Sejarah berulang. Dunia epistoholik itu kecil. Pak Soeroyo, juga Pak Darmawan Soetjipto, juga Anda semua dan saya, rupanya tertakdir memiliki orbit yang terus saling bersilangan. Saya bahagia bisa mencatat momen-momen itu dalam buku harian saya.

Masihkah Anda tertarik untuk memiliki buku harian kertas atau pun digital ? Untuk yang digital, silakan coba kunjungi Episto ergo sum. Di sana tersaji nama-nama warga EI yang telah memiliki buku harian berskala global : situs blog di Internet.

Kalau nama Anda belum tercantum di sana, segera mulailah kini dengan mengamuk (idiom ini sohor di kalangan epsitoholik yang berasal dari Lasma Siregar, Melbourne, Australia), menulislah surat-surat pembaca yang hebat, inspiratif, menggebrak dan bermanfaat bagi khalayak luas di media massa dan sekaligus menjadi warga Epistoholik Indonesia.

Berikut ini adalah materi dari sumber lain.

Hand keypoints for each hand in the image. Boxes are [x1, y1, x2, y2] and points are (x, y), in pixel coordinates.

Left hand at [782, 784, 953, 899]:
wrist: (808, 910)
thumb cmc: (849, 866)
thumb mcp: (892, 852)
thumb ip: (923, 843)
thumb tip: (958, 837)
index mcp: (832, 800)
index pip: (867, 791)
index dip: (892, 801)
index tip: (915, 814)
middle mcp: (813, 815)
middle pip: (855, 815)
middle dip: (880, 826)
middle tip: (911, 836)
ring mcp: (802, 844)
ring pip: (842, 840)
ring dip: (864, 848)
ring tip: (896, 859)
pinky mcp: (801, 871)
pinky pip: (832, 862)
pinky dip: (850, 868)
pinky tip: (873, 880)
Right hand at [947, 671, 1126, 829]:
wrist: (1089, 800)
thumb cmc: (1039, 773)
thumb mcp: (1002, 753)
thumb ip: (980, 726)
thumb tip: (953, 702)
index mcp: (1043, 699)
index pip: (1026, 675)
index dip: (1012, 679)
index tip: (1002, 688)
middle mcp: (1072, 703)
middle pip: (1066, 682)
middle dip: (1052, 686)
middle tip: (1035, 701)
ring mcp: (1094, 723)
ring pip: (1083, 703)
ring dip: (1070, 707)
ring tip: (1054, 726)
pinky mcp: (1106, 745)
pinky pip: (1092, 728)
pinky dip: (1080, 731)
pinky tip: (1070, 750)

Selebihnya, hal mudah : silakan kontak saya di : epsia@plasa.com.

Akhirnya, politisi dan penulis Irlandia, Máire Geoghegan-Quinn (1950- ) berujar : Saya selalu menulis buku harian politik ketika saya terjun ke dunia politik. Saya menyukai menulis memoar politik, tetapi banyak orang lebih menyukai penulisannya ketika dirinya lebih dahulu meninggal dunia. Pesan moral : menulislah ketika Tuhan Yang Maha Kuasa masih mengaruniai kita hidup dan mampu menulis.

Paling akhir, sambil minta maaf sama filsuf dan matematikawan Perancis, Rene Descartes (1596-1650) yang terkenal dengan semboyan Je pense, donc je suis (Cogito ergo sum), ijinkanlah saya memplesetkannya menjadi slogan kaum epistoholik yang semoga juga bakal sangat terkenal :

Episto ergo sum
Saya menulis surat pembaca karena saya ada !



Wonogiri, 23 Juli 2004
Hari Anak Nasional


P.S. : Majalah Intisari edisi Juli 2004 telah memprofilkan dua epistoholik Indonesia. Yaitu, Bapak Gandhi Sukardi (71), mantan wartawan kantor berita Antara dan ayah dari Menteri BUMN Laksamana Sukardi, pemegang rekor MURI menulis surat-surat pembaca di surat kabar The Jakarta Post, dan Bambang Haryanto, pencetus Epistoholik Indonesia/EI.